Tuesday 1 October 2013

Life Can Be So Fragile; Please Protect It

A couple of weeks ago I saw a post on Facebook about a new measles strain making an appearance in Canada.  Since then, immunity, or lack there of, has been on my mind more and more. 

When a child (or anyone for that matter) has cancer and undergoes chemotherapy treatments their immunity is compromised.  It is a constant worry, as the mother of a child with cancer, that my child will catch something when his defences are down.  Everything, from the common cold to strep throat, poses a potential risk to my child's life.  These illness are rampant, especially this time of year, and there is really nothing anyone can do, outside of proper hand washing, to prevent these infections.  So we send him to school when he is well enough to go and hope for the best.  What strikes a greater fear within me is the fact that there are far more dangerous diseases out there now making a comeback.  These diseases were pretty much non-existent due to widespread vaccination of children.  Seemingly simple childhood diseases like measles and chicken pox can cause huge problems and can even be fatal.  And that's for a 'healthy' child.  Add into the mix a child who has undergone months of chemotherapy, has had their immunization wiped out and has no white blood cells to speak of to fight off these infections and it scares me to death what the outcome may be. 

These types of diseases didn't have to come back.  They could have stayed dormant with no one to infect if so many people had not decided to opt out of immunizing their children.  I'm not normally a 'soap box' type of person but I'm standing on one today because I am fighting for my child's life and the lives of other children out there who were unlucky enough to be diagnosed with cancer and are forced to deal with all that goes along with it.  We did our part, as parents, and had all of our children vaccinated.  Unfortunately, Justin most likely has none of those immunities left.  If I could keep him in a bubble I would.  I am a mother and my child's greatest advocate and would do anything to protect him.  I'm not suggesting that those who choose not to immunize their children don't feel that same instinct to protect.  I'm sure you had your reasons and I'm not judging anyone.  My only hope is that the diseases that you chose not to vaccinate against never make their way into my son's body.  It would be a tragedy for him, or any immuno-compromised child, to have to suffer needlessly when they have so much else to deal with.  The consequences could be deadly.  Plain and simple.

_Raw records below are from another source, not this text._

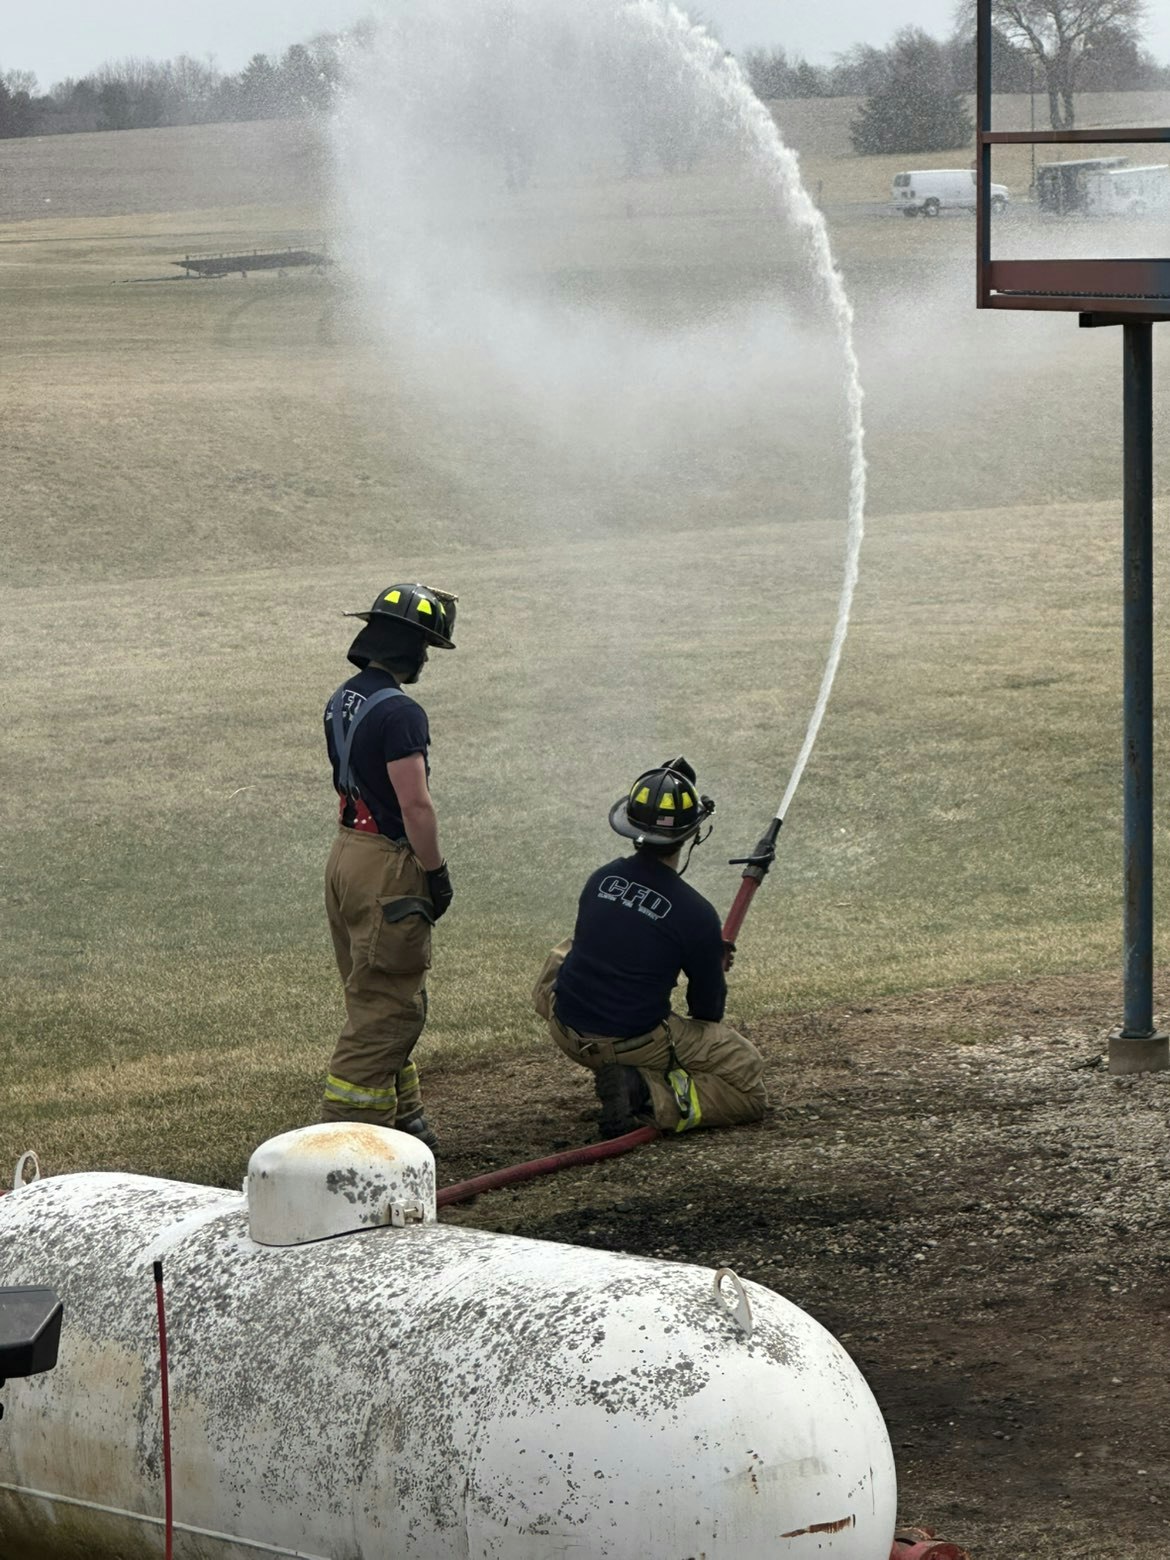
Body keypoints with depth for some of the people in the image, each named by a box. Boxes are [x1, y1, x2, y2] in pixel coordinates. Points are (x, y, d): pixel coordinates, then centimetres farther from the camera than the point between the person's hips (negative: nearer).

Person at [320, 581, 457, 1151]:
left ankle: (400, 1115, 28)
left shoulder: (342, 700, 10)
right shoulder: (398, 712, -20)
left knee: (379, 1000, 18)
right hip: (387, 868, -10)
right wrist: (436, 873, -11)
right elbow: (415, 805, -22)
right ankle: (344, 1130, -5)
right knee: (386, 1006, -5)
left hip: (348, 850, 10)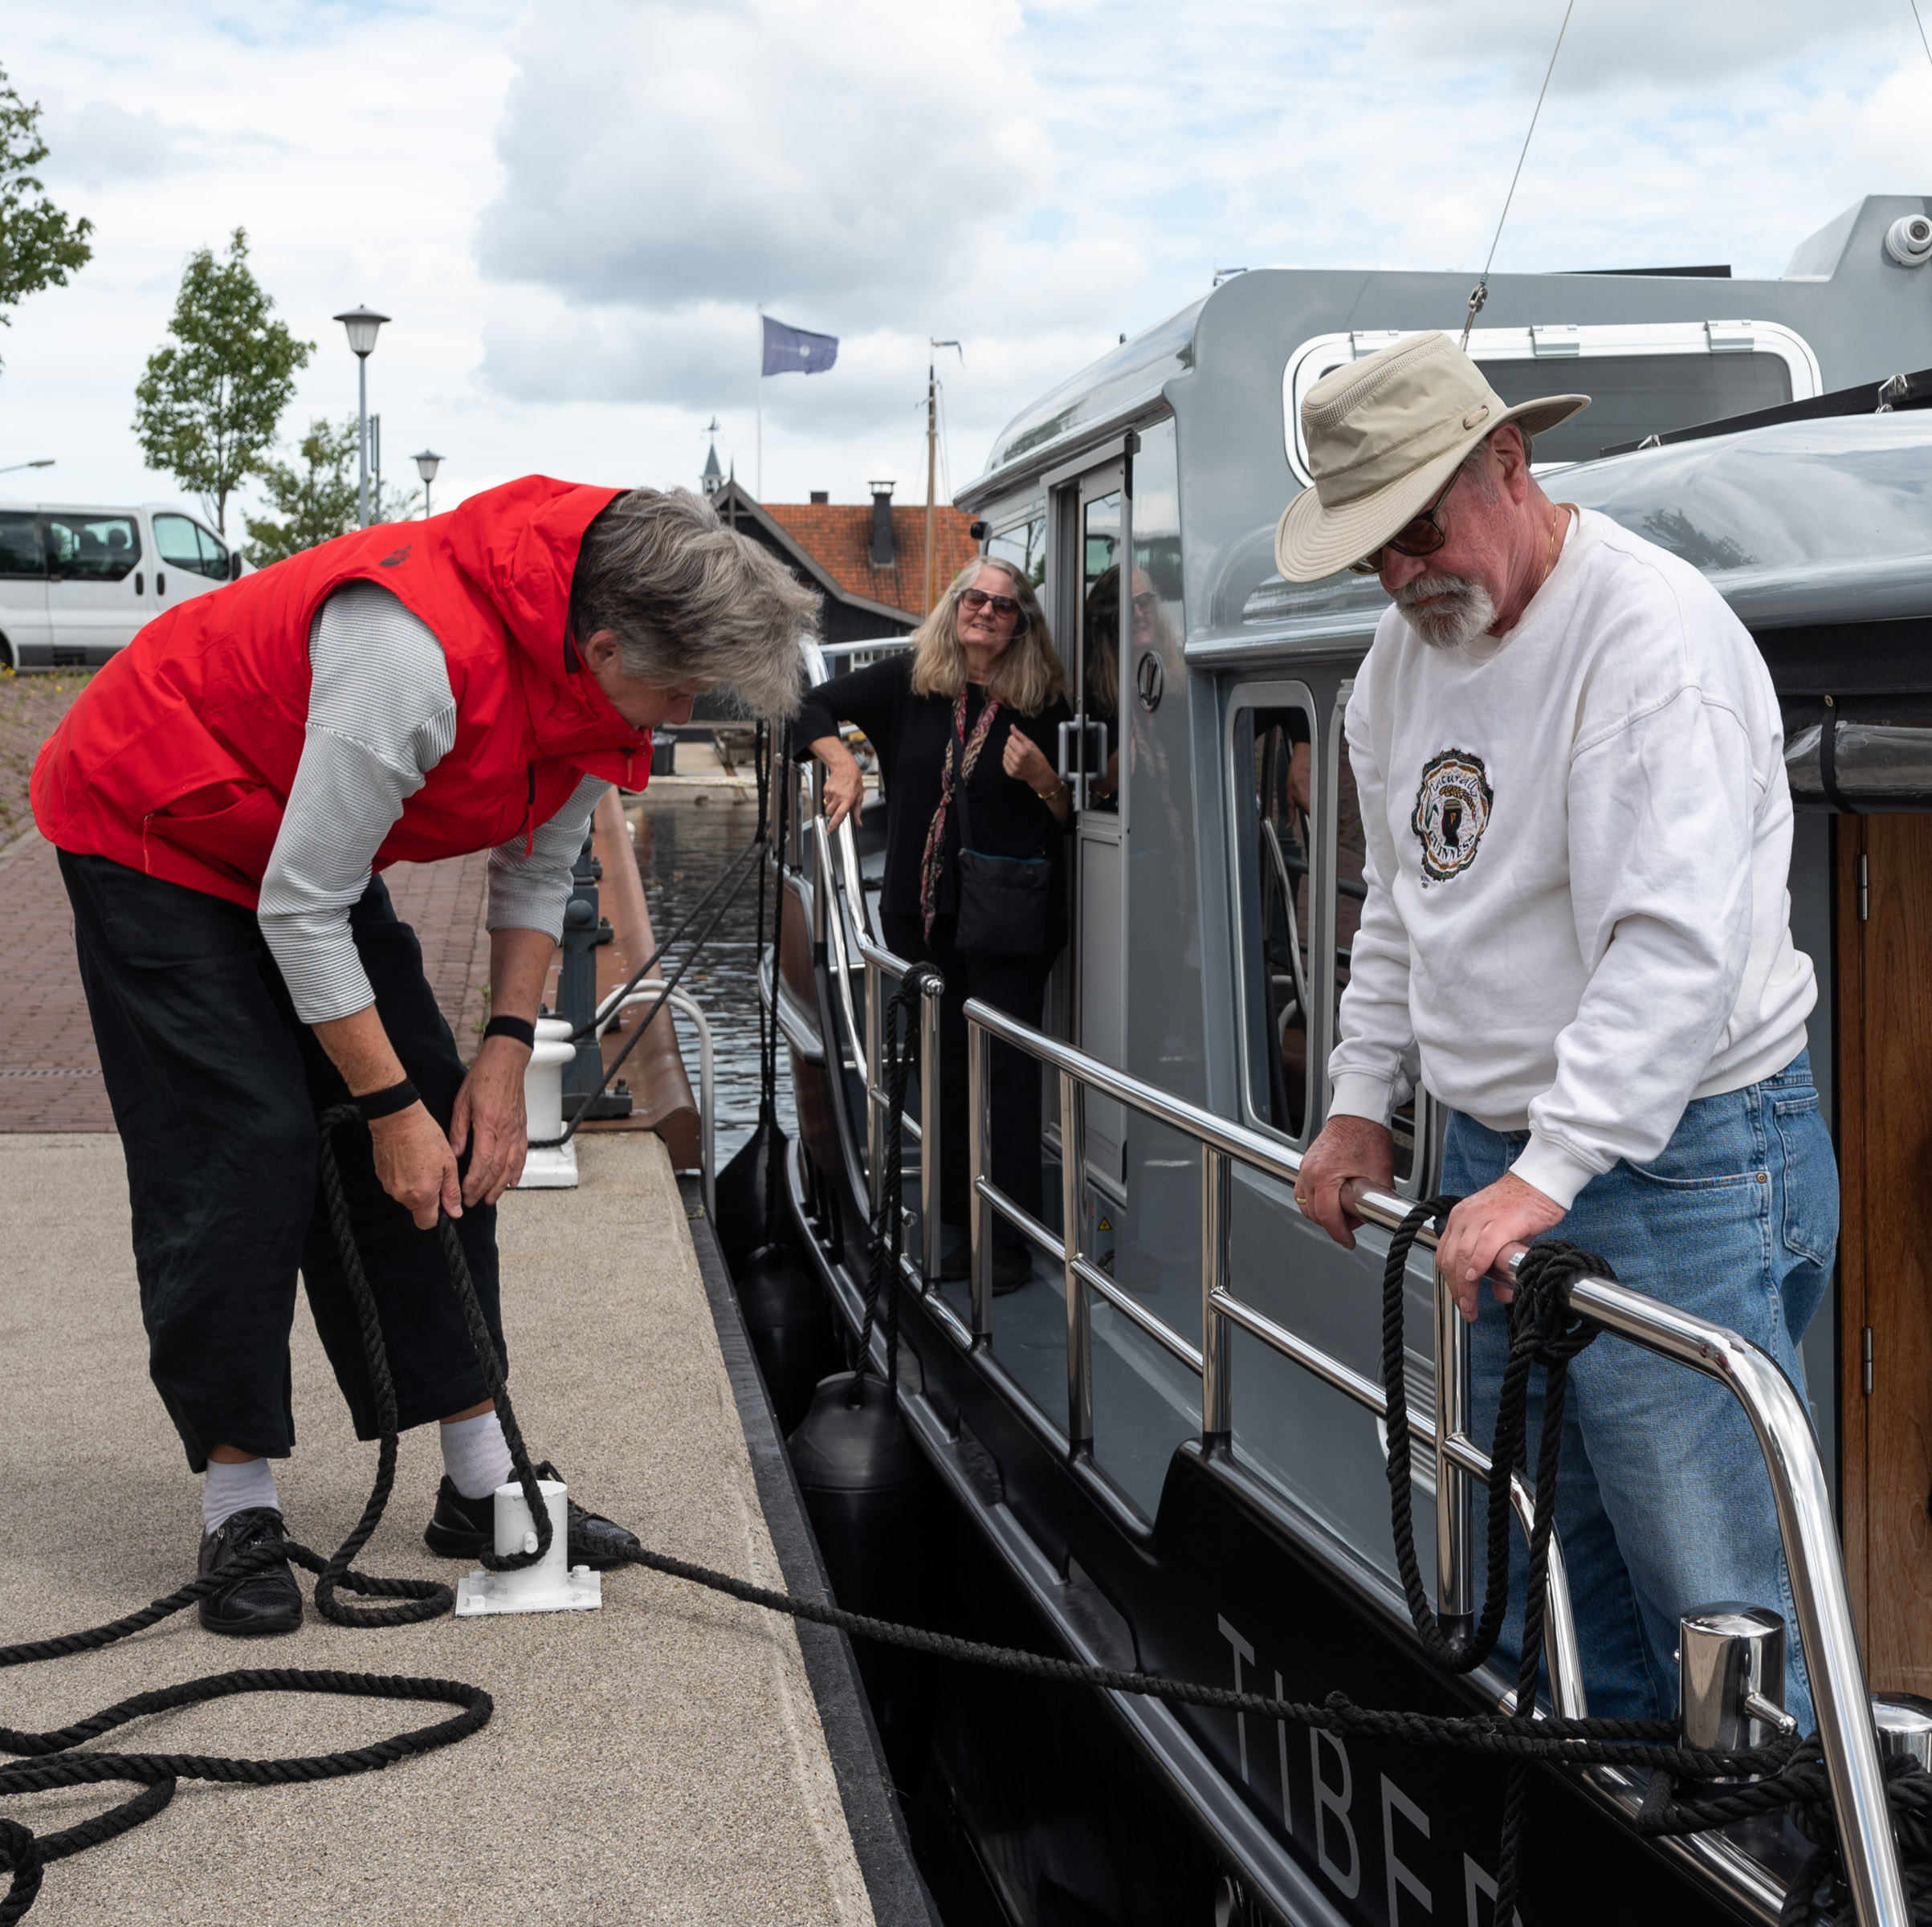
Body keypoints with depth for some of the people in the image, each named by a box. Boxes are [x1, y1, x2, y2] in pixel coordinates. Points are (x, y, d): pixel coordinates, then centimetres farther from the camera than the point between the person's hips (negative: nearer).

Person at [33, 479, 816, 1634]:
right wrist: (390, 1106, -24)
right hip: (149, 832, -8)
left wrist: (507, 1055, -6)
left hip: (312, 846, 8)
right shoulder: (418, 654, -39)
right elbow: (299, 911, -31)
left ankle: (484, 1483, 9)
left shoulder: (591, 669, -13)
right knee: (241, 1148, -14)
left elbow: (540, 868, 2)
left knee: (454, 1150, 2)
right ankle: (240, 1514, -1)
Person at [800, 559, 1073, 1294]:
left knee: (1006, 1069, -4)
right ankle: (961, 1227, 18)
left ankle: (1011, 1241, 2)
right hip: (921, 912, 3)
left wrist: (1042, 778, -17)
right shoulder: (909, 681, 4)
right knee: (944, 1067, 9)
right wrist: (843, 763, -3)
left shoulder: (1042, 704, -1)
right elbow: (814, 707, 12)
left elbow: (1072, 816, 2)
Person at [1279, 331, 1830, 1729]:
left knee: (1718, 1606, -7)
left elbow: (1680, 944, -27)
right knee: (1551, 1583, 16)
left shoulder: (1654, 632, -18)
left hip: (1678, 1161, -8)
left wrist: (1549, 1171, -30)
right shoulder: (1410, 646, 11)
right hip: (1501, 1160, 9)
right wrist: (1363, 1100, 18)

As I write this today,  Justin is at home.  After today's Cancer Care appointment, he was advised not to return to school.  His counts are in the ditch.  He needs to return to Cancer Care tomorrow for a blood transfusion.  So, though my last entry speaks of forgetting sometimes that Justin has cancer, these are the in-your-face reminders that he does.  He looks good, but looks can be deceiving.  Within his veins a different story is told.  And it is that story that runs through my head incessantly as I pray that he doesn't get sick.